Now, we loop through all start nodes of each graph and determine all simple paths. The result is a list, again. For each list item, the node names are extracted and reshaped to a data.table in wide format. The columns are renamed to LC1
, LC2
, etc.
在每个步骤中,我们得到由rbindlist()
组合的data.tables列表. fill
参数是必需的,因为列数可能会有所不同.对rbindlist()的最终调用使用idcol
参数标记与Item
关联的行.
In each step, we get a list of data.tables which are combined by rbindlist()
. The fill
parameter is required as the number of columns may vary.

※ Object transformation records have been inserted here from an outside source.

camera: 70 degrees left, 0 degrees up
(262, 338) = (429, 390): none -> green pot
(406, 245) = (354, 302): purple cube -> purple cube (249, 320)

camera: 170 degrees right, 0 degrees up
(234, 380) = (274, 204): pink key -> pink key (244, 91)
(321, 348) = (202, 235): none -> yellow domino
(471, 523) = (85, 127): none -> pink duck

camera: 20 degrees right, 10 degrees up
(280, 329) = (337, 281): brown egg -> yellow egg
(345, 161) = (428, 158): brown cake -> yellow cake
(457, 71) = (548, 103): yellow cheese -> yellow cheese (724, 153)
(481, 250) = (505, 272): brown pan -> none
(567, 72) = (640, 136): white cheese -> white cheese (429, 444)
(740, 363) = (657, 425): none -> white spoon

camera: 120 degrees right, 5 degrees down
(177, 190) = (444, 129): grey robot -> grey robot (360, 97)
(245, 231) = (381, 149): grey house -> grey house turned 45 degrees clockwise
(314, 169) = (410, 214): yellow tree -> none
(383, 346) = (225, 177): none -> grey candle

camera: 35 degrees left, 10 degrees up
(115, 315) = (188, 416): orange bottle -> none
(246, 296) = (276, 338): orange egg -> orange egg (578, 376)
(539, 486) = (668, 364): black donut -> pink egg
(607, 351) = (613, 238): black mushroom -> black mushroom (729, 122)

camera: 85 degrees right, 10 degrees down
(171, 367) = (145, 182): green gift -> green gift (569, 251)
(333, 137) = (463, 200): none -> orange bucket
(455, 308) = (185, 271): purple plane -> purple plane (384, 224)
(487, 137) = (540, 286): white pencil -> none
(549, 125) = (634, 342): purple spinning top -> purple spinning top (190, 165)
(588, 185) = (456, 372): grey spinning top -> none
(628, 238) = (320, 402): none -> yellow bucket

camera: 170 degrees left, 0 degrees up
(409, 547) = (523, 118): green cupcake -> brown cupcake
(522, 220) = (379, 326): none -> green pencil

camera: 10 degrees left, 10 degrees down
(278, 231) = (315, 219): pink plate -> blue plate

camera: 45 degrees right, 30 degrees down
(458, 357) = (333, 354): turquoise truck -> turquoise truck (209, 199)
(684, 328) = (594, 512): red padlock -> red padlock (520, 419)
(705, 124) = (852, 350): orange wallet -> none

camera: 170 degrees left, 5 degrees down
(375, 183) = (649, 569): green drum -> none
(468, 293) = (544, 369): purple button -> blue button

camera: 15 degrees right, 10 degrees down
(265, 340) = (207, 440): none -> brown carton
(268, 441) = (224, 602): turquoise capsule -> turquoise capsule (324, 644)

The final call to rbindlist() uses the idcol
parameter to mark the rows which are associated with Item
.
示例数据集已修改为包含OP注释中的案例这里.
The sample dataset has been amended to include the cases from OP's comments here and here.
library(data.table)
lctolc <- fread("
Item LC ToLC
8T4121 AB12 BC34
8T4121 MN12 AB12
8T4121 MW92 WK14
8T4121 WK14 RM11
8T4121 WK14 RS11
8T4121 RS11 OY01
AB7651 MW92 RS11
AB7651 RS11 OY01",
data.table = FALSE)
这篇关于对于Dataframe中的每个项目,要自动循环的文章就介绍到这了,希望我们推荐的答案对大家有所帮助,也希望大家多多支持IT屋!